## Work request
All of the data should be output character for character, except the pictures.

____ Material for this exercise

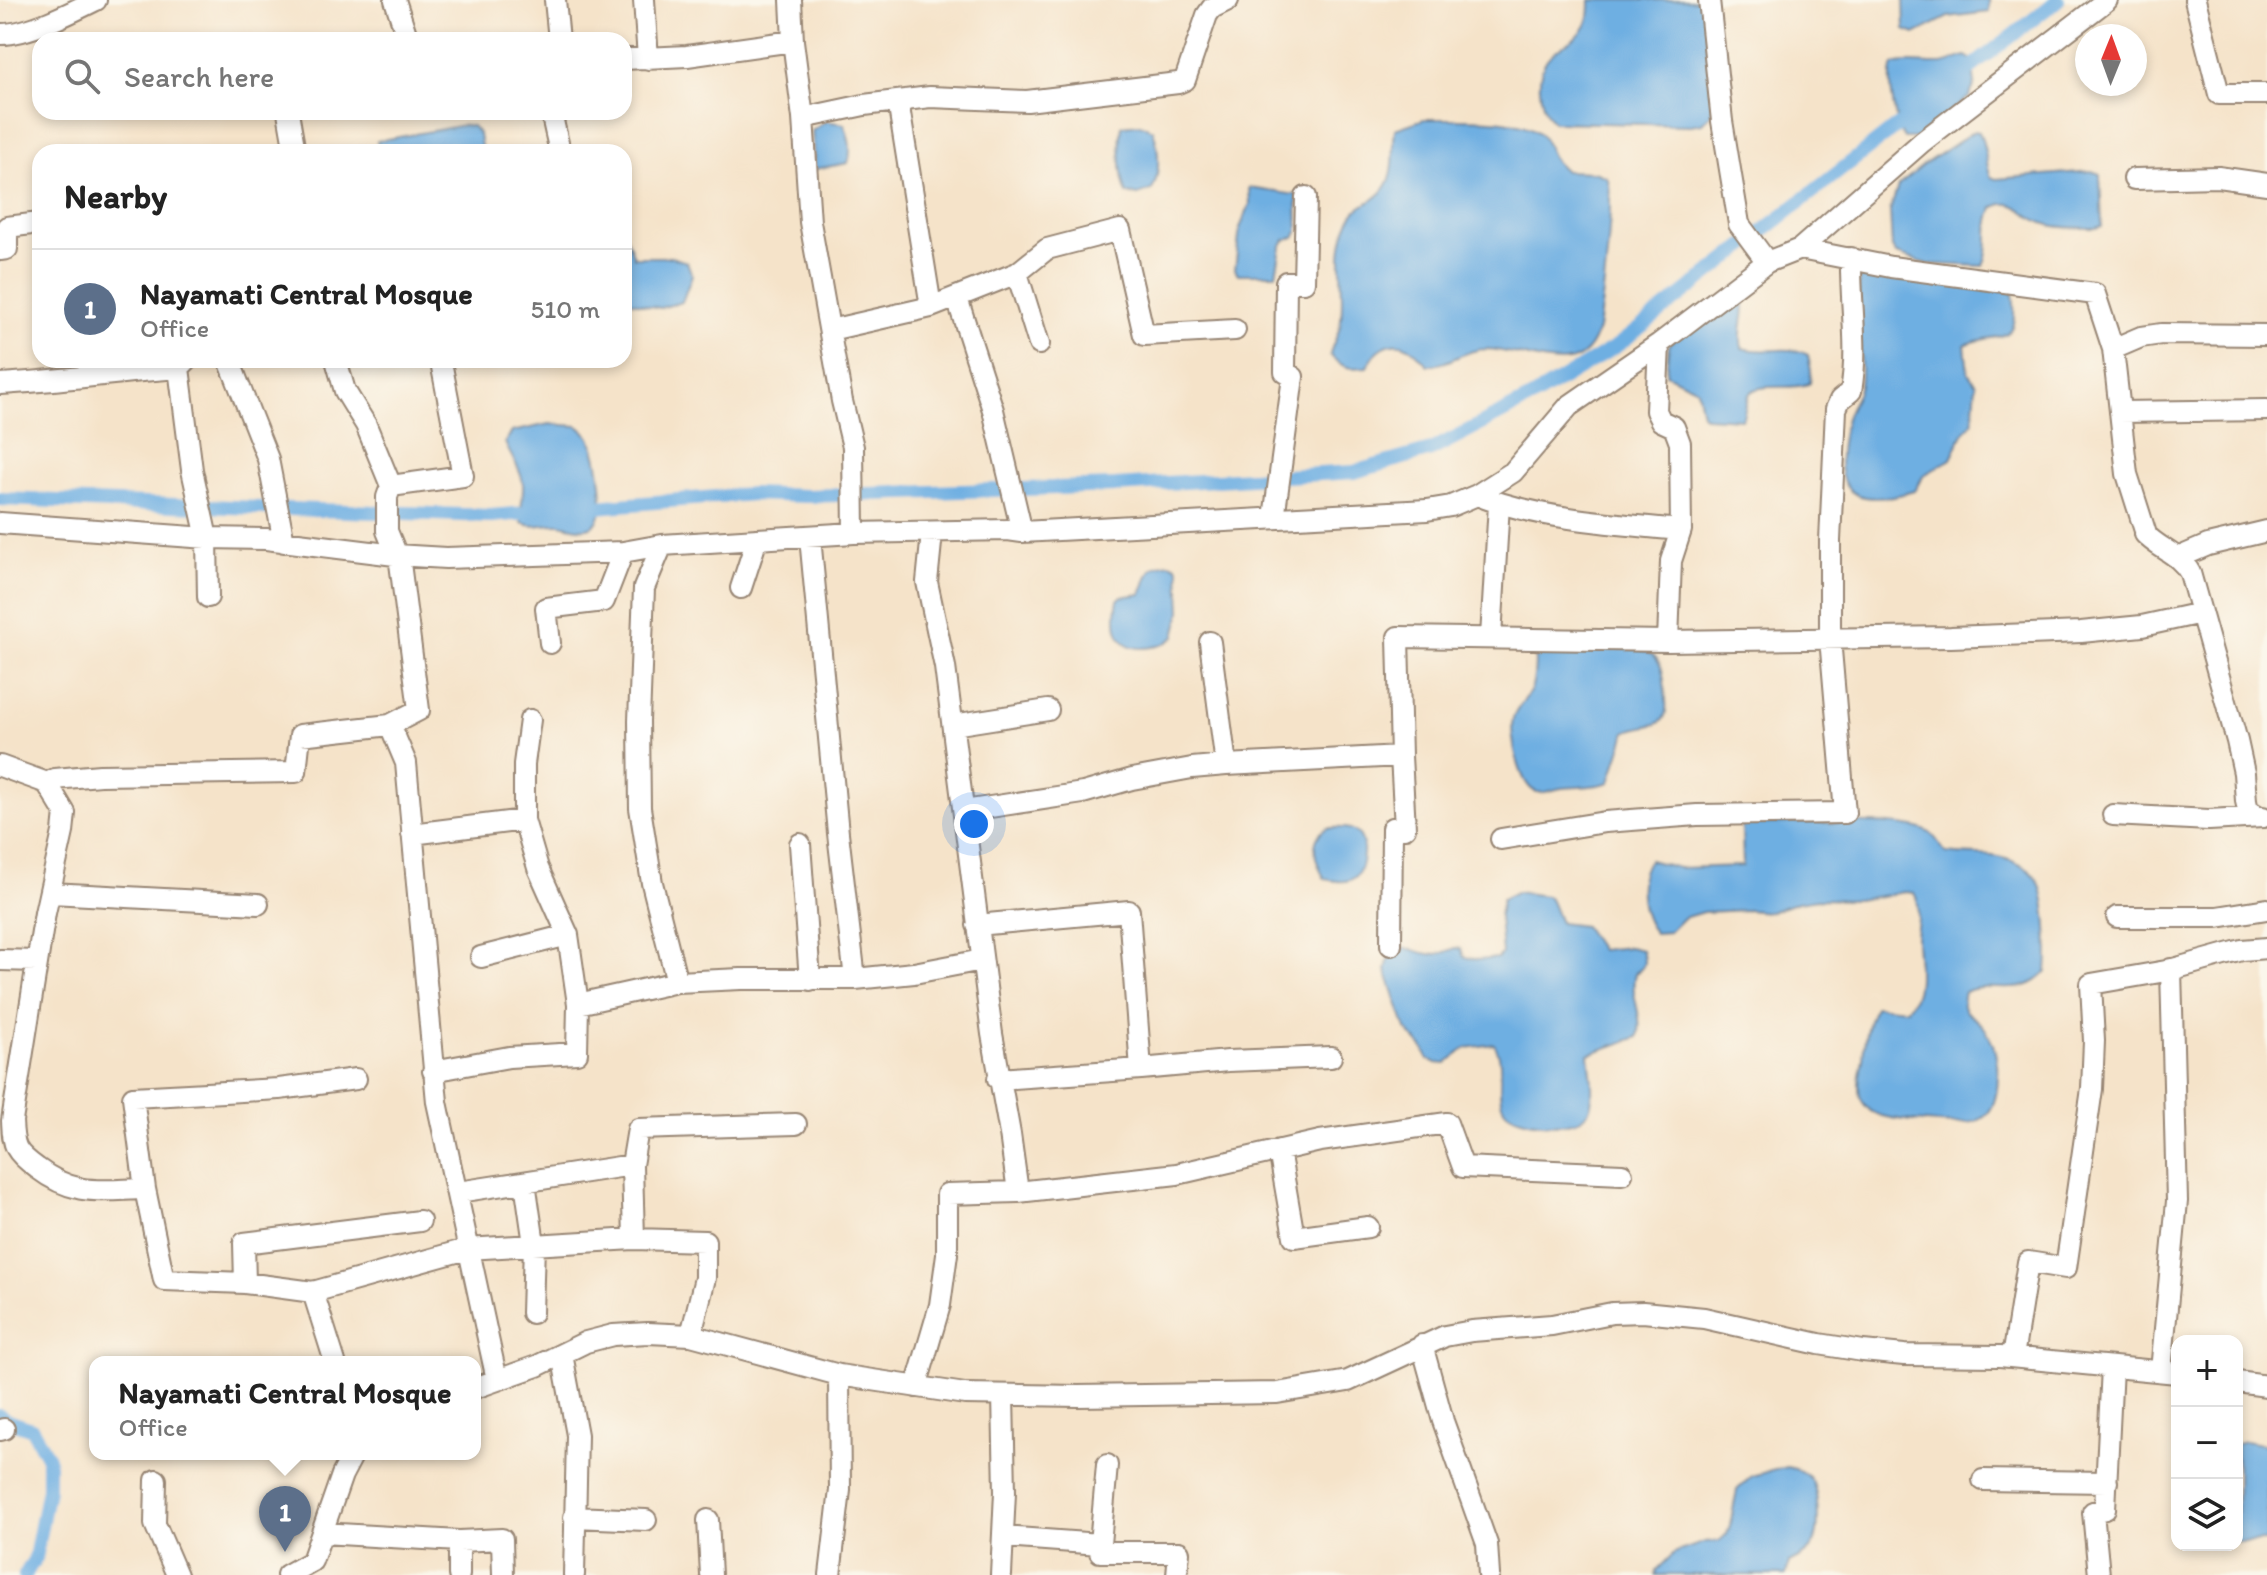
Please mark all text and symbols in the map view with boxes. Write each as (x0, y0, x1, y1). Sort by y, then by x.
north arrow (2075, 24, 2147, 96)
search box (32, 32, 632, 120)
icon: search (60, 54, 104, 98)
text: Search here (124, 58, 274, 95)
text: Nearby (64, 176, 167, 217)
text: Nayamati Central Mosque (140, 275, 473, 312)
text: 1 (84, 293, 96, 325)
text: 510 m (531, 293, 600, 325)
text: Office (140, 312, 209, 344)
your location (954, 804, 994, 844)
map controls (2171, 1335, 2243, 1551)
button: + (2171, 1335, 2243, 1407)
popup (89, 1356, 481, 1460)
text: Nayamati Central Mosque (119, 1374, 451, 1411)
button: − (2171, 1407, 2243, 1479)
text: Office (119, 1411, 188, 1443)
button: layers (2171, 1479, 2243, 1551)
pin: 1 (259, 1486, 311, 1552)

________

## Response box
Please mark all text and symbols in the map view with boxes. Write each as (x0, y0, x1, y1). Sort by y, then by x.
north arrow (2075, 24, 2147, 96)
search box (32, 32, 632, 120)
icon: search (60, 54, 104, 98)
text: Search here (124, 58, 274, 95)
text: Nearby (64, 176, 167, 217)
text: Nayamati Central Mosque (140, 275, 473, 312)
text: 1 (84, 293, 96, 325)
text: 510 m (531, 293, 600, 325)
text: Office (140, 312, 209, 344)
your location (954, 804, 994, 844)
map controls (2171, 1335, 2243, 1551)
button: + (2171, 1335, 2243, 1407)
popup (89, 1356, 481, 1460)
text: Nayamati Central Mosque (119, 1374, 451, 1411)
button: − (2171, 1407, 2243, 1479)
text: Office (119, 1411, 188, 1443)
button: layers (2171, 1479, 2243, 1551)
pin: 1 (259, 1486, 311, 1552)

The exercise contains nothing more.